In prossimità del Mulino Vecchio, dove la Dora Baltea devia il suo corso proveniente da est, quasi ad angolo retto verso Sud, c'è una piccola insenatura semi naturale in cui una serie di fattori naturali ed antropici fanno si che essa mantenga caratteristiche ambientali simili ad una lanca. Questo ambiente semi naturale si è sviluppato per diversi motivi. Innanzitutto la corrente del fiume, che provenendo da est deve gioco-forza curvare bruscamente verso sud grazie all'arginatura in grossi blocchi di cemento realizzata verso gli anni '50 per rinforzare questo tratto di sponda. Inoltre, quasi in prossimità del vertice di questo ideale angolo di curvatura, vi è l'entrata a fiume dello "sfioratore della Roggia dei Mulini", una piccola roggia costruita per impedire che il livello della superficie libera della roggia madre salga al di sopra di una quota massima prefissata. Questo sfioratore ha portate modeste, comunque sufficienti a garantire durante il periodo di utilizzo della roggia un minimo di afflusso idrico al fiume. Le acque basse e a debole corrente percorrono questo breve tratto in direzione nord sud durante i mesi estivi, venendo inondate dalle piene più consistenti soprattutto in autunno e primavera. Questo succedersi di afflussi-deflussi idrici crea un piccolo ambiente semi naturale a microclima umido, molto simile per tipologia di vegetazione e per fauna presente ad una lanca. Il grosso quantitativo di sabbia e limo depositato dal fiume durante l'ultimo evento alluvionale dell'ottobre 2000, unitamente alle opere di messa in sicurezza e di pulizia dell'alveo che ad esso sono seguite, hanno contribuito a delimitare ancor più questa specie di lanca, spostando verso est di qualche decina di metri il raggio di curvatura della corrente e creando una spiaggia fluviale artificiale molto estesa e percorribile durante i periodi di magra. A nord di questa lanca seminaturale il saliceto ripariale è particolarmente sviluppato, mentre sulla riva in prossimità della stessa vi sono numerosi pioppeti industriali.

Vegetazione delle sorgenti. E' presente in piccoli siti, dislocati in corrispondenza della scarpata del terrazzo, dove la venuta a giorno dell'acqua proveniente dalla falda superficiale crea zone umide a diverso corredo floristico in funzione della presenza o meno di copertura arborea. Vi è vegetazione acquatica galleggiante e sommersa (miriofilli, ranuncoli d'acqua, Potamogeton spp., lenticchie d'acqua) e negli ambienti soleggiati callitriche e tife. Le Callitriche (come in generale tutte le idrofite) sono negli ultimi anni in forte regresso. Nei corsi d'acqua della Pianura Padana esse erano sino a tempi recenti molto comuni, ma dagli anni '60 sono in diminuzione e devono ormai considerarsi rare. Anche questo è un effetto dell'eutrofizzazione delle acque interne.





IL PERCORSO CICLABILE

“La Dora Baltea: luoghi fortificati e canali d’irrigazione”

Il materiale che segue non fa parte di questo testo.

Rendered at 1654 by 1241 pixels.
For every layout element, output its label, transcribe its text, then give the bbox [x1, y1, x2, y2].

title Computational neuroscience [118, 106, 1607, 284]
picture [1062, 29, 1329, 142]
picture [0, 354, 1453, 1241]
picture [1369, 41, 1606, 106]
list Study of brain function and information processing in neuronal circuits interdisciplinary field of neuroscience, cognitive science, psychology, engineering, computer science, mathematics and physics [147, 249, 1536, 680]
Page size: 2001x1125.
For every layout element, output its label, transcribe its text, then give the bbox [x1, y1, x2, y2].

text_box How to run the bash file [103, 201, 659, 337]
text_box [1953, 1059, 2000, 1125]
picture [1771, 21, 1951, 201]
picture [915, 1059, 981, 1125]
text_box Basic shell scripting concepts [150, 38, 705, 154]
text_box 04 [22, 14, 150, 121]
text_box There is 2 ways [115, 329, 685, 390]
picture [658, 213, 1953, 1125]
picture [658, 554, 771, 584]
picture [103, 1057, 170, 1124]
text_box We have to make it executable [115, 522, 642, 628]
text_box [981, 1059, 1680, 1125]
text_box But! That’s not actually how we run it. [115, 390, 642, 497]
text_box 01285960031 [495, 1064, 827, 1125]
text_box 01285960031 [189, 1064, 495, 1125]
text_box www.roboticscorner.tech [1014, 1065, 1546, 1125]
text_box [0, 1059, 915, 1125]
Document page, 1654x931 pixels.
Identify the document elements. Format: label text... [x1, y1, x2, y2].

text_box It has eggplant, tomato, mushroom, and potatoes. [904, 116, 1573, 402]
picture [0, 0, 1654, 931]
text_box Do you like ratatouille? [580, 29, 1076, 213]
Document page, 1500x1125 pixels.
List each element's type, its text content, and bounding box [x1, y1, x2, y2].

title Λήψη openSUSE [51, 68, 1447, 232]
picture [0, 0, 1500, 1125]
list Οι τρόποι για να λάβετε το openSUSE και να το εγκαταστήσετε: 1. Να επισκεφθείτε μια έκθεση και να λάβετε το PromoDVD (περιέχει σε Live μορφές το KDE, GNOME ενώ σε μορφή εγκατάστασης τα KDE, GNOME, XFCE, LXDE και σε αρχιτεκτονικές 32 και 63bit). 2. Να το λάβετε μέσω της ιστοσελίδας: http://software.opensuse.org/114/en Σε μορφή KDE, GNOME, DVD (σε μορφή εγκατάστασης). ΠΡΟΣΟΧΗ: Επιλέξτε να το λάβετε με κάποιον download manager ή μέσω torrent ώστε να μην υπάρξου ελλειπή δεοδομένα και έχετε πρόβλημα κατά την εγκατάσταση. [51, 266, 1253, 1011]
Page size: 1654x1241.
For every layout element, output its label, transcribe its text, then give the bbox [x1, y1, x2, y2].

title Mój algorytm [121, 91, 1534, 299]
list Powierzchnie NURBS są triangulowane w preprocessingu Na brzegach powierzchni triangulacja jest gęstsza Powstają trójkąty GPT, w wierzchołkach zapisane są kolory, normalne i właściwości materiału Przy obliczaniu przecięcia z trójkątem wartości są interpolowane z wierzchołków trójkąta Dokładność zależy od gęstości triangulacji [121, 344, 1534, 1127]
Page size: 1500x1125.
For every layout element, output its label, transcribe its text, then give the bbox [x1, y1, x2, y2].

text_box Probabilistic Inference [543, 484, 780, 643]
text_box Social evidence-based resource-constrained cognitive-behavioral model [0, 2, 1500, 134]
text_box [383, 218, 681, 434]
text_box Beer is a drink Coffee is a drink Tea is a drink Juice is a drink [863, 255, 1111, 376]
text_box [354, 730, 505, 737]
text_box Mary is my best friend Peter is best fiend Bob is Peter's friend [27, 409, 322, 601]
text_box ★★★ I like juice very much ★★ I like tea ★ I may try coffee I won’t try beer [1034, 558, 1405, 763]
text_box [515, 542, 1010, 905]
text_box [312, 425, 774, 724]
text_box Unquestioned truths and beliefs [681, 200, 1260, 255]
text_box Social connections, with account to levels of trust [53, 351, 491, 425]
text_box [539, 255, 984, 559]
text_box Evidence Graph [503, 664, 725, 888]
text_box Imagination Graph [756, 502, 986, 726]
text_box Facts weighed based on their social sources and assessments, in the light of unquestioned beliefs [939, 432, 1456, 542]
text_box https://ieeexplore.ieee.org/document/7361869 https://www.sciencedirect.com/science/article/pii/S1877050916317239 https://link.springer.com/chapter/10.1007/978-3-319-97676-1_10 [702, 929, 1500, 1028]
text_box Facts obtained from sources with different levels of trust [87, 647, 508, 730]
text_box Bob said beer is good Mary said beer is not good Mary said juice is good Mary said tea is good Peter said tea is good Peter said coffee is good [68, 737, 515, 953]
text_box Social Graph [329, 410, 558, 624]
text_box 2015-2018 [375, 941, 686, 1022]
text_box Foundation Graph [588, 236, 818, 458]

Venerdì 8 aprile 2005, con una semplice cerimonia nel Municipio di Rondissone, l’Ente di Gestione del Parco del Po, tratto torinese, ha formalmente consegnato alle amministrazioni comunali di Rondissone, Saluggia e Torrazza Piemonte il percorso ciclabile del Parco del Po Torinese numero 7, denominato “La Dora Baltea: luoghi fortificati e canali d’irrigazione”.
Per il Parco del Po Torinese era presenti il direttore Ippolito Ostellino, il presidente Emilio Soave, il vicepresidente Roberto Gianusso e per l’Ufficio Promozione e Comunicazione Andrea Miola. I tre Comuni erano rappresentati dai rispettivi Assessori ai Lavori Pubblici: Maurizio Martin per Rondissone, Mauro Dutto per Torrazza Piemonte e Antonino Lecis per Saluggia. Era inoltre presente l’architetto Patrizia Bairo, che ha curato i lavori per la realizzazione delle opere di corredo all’itinerario.
Il percorso ciclabile n. 7 compie un periplo completo del tratto di Dora Baltea compreso dentro il Parco del Po Torinese, con partenza e ritorno a Borgo Revel, attraverso i territori dei Comuni di Verolengo, Torrazza Piemonte, Rondissone, Mazzè, Villareggia, Cigliano, Saluggia e Crescentino. Il percorso ciclabile sarà presto dotato di aree di sosta attrezzate, con panchine, tavoli da picnic e bacheche, sia nel Comune di Rondissone, sia nella zona che da Borgoregio si estende verso la Dora, nel Comune di Torrazza.